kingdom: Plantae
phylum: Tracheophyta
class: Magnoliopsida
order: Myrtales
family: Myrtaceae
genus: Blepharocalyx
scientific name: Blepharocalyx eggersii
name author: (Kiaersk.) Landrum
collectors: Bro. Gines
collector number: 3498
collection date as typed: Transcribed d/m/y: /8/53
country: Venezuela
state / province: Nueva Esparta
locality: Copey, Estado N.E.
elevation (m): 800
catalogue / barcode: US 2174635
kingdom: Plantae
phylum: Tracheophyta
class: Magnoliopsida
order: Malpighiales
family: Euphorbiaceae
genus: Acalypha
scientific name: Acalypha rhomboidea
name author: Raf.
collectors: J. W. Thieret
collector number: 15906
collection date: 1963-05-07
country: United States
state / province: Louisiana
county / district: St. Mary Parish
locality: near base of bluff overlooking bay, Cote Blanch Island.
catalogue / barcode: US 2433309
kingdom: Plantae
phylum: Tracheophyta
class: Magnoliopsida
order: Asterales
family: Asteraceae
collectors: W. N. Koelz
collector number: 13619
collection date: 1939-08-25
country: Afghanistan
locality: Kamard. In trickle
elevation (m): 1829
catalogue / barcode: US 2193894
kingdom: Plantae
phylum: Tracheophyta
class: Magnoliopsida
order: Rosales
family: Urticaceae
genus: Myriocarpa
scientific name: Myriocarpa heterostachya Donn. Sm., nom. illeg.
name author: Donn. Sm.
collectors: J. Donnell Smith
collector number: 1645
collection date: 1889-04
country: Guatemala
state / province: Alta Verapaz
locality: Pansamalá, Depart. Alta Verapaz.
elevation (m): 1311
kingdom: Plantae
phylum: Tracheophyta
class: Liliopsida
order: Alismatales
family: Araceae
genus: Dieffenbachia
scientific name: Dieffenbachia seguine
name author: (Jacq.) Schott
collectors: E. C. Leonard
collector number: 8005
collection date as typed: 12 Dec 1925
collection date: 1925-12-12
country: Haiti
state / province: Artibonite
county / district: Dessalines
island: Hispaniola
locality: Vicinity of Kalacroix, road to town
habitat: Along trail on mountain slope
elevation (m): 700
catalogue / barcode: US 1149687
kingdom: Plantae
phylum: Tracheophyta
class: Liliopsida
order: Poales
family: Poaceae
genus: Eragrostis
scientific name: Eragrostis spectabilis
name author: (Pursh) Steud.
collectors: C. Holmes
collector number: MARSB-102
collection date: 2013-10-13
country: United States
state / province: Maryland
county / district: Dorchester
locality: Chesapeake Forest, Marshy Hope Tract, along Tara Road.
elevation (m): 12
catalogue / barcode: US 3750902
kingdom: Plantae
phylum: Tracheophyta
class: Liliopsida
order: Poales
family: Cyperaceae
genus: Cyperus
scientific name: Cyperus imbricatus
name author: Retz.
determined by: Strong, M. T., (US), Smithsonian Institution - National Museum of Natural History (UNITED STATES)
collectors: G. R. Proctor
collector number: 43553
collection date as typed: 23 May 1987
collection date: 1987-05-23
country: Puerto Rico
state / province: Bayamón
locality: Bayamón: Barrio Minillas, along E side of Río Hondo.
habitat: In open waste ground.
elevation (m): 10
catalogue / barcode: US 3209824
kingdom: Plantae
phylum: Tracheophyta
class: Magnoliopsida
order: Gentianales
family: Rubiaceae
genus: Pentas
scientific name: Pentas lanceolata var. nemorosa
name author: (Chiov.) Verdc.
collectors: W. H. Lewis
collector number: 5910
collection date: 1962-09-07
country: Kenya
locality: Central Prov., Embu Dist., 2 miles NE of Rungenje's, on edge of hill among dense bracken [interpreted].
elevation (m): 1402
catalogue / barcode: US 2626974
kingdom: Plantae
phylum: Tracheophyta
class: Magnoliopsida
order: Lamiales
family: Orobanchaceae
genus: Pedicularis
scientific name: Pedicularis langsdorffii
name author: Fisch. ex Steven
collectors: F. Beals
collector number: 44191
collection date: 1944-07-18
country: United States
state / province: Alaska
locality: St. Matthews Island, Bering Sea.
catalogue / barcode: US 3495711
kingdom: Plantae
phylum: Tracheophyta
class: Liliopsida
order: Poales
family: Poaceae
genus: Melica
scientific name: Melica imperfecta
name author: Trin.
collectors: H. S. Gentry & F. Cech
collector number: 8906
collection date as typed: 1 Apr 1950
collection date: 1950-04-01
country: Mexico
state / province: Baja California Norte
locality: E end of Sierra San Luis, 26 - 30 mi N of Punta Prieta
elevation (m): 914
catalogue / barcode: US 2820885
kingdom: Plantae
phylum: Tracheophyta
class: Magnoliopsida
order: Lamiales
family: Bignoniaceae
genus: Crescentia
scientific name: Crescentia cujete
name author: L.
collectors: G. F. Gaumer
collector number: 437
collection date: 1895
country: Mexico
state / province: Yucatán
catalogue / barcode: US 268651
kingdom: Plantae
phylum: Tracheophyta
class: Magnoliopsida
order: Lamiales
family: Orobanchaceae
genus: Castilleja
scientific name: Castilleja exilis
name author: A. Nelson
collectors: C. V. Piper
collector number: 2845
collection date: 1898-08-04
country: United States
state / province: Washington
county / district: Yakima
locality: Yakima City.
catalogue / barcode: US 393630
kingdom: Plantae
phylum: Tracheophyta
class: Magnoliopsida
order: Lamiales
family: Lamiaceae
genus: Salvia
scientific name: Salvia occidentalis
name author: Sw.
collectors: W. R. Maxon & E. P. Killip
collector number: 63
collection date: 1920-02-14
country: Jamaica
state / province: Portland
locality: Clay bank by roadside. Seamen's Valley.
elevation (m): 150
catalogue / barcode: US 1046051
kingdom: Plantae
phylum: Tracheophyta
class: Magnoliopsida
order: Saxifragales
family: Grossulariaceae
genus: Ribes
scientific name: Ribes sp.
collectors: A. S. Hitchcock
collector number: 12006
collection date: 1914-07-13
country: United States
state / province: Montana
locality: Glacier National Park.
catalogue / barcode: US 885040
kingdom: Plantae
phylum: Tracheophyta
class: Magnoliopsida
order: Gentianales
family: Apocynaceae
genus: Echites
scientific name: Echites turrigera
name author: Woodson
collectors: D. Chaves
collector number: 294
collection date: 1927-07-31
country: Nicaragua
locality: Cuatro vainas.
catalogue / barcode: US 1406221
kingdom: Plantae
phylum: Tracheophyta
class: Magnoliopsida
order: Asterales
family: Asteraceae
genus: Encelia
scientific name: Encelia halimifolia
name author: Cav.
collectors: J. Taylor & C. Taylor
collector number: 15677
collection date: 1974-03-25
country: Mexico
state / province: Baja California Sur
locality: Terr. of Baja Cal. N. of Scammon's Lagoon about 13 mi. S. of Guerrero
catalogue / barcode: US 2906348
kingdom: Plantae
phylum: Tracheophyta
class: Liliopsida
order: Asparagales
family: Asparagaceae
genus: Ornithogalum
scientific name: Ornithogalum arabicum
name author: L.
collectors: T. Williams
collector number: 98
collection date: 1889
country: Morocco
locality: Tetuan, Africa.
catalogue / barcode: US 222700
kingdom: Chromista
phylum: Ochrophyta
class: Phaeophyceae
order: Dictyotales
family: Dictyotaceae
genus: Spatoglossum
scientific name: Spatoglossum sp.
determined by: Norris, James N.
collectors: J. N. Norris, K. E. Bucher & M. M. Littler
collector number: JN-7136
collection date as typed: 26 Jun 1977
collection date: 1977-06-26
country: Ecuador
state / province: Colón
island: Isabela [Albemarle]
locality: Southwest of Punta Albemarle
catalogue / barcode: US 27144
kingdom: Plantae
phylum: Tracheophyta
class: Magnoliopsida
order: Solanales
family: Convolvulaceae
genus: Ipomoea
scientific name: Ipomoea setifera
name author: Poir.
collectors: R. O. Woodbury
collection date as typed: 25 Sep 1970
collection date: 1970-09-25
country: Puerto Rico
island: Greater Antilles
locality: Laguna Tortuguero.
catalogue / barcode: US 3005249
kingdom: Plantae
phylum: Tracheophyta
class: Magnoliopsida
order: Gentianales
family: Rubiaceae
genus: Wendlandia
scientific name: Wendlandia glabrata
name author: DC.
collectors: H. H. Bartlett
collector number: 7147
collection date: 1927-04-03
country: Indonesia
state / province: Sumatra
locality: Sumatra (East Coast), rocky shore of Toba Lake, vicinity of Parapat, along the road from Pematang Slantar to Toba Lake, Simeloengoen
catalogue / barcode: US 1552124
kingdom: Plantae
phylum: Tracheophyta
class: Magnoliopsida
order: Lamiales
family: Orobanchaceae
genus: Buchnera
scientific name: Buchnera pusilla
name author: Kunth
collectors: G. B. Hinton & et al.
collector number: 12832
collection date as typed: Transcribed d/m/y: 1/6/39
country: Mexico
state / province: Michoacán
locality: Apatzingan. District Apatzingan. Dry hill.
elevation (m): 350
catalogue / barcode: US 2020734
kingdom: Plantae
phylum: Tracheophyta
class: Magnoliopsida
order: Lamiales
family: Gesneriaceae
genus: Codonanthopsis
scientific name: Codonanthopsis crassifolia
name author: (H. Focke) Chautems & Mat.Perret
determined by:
+ + + + +
_Aim_
Retype everything from the line containing "elevation (m): 1311" down to the line containing "collection date as typed: 12 Dec 1925", both of those lines included, with no changes.

_Response to this exercise_
elevation (m): 1311
kingdom: Plantae
phylum: Tracheophyta
class: Liliopsida
order: Alismatales
family: Araceae
genus: Dieffenbachia
scientific name: Dieffenbachia seguine
name author: (Jacq.) Schott
collectors: E. C. Leonard
collector number: 8005
collection date as typed: 12 Dec 1925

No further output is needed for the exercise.